Öncelikle teknik anlamda bir kaç saptamada bulunup son transfere değinelim ve ardından da haksızlıklar neymiş onlara bakalım;
Karşıyaka sezon başından beri bir türlü istikrarı yakalayamıyor. Bir iyi bir kötü... Bunun altında yatan pek çok neden sayılabilir. Yaşanan sakatlıklar, transferde yapılan bazı yanlış tercihler, tamamen değişen takım kurgusu gibi... Kazanılan maçlarda bir iki oyuncunun bireysel olarak gösterdiği üst düzey performans etkili olurken, takım oyununu tam olarak bir türlü oturtamamanın sıkıntısıyla kaybedilen nice müsabaka da oldu. Sezon başından beri mevcut pivot sıkıntısına sezon ilerledikçe bir de oyun kurucu sıkıntısı eklenince kazanmanın süreklilik arz etmesi oldukça zora girdi. Kevin Dillard’ın kadro dışı kalmasıyla zoraki oyun kurucu görevi yüklenen Muhammed Baygül her ne kadar elinden gelenin en iyisini yapmaya çalışsa da takımın gerçek bir oyun kurucu ihtiyacı yadsınamaz bir gerçekti. Derken Best Balıkesir’den Michael Green transfer edildi. Sezon ortası transferi olarak Türkiye ligini tanıyan, makul bütçeli ve 31 yaşında olması itibariyle de tecrübeli birisinin alınması mantıklı görünüyordu. İlk iki maçında takımın oyun kurucu ihtiyacına cevap verip veremeyeceği konusunda zihinlerde ciddi şüphe uyandırsa da son yapılan Galatasaray maçında umut verici bir performans sergiledi. İstikrarsızlığın temel nedeni takım oyununu tam olarak oturtamamak olan Karşıyaka’da Michael Green’in süre aldığı anlarda Karşıyaka daha disiplinli ve takım gibi takım görüntüsündeydi. Umarım takım oyununda başrol oyuncusu olan oyun kurucu boşluğunu doldurabilecek devamlılığı gösterir. Bu arada neden hala Petway bu takımda tutuluyor hiç anlamıyorum!!!
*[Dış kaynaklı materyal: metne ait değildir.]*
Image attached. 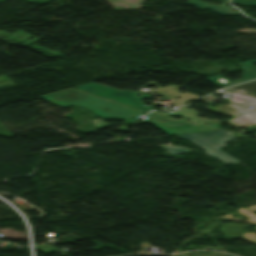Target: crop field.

Galatasarayla oynanan maçta hakemlere de değinmeden geçemeyeceğim. Oyun normal seyrinde ve seyirci herhangi bir taşkınlık yapmamışken yaşanan bir pozisyon sonrası, oyun da kimi anlarda haddinden fazla sertleşti seyirci de gerginleşti. Muhammed Baygül’ün bir pozisyonundan bahsediyorum. Kendisine çalınan bir faul sonrası yaptığı tamamen refleks bir karara itiraz jesti nedeniyle hakem takdirini bir de üzerine teknik faul çalmaktan yana kullandı. Bence o an, daha sonrasında da yaşanacak başka bir takım haksızlıkların da başlangıcı ve haksızlıklar zincirinin ilk halkası oldu... Çünkü artık oyuncular da, teknik heyetler de, seyirci de gerilmiş vaziyetteydi! Karşıyaka’ya yönelik bu birinci haksızlık hakem kaynaklıydı ve dahası da olmadı değil ama burada sadece hakemlerden kaynaklanan haksızlıkları yazmaya kalksam bile satırlar yetmeyeceğinden diğer bazı başka nedenlerden kaynaklanan haksızlıklara geçiş yapıp hakem konusunu bu kadarla sınırlı tutmak istiyorum...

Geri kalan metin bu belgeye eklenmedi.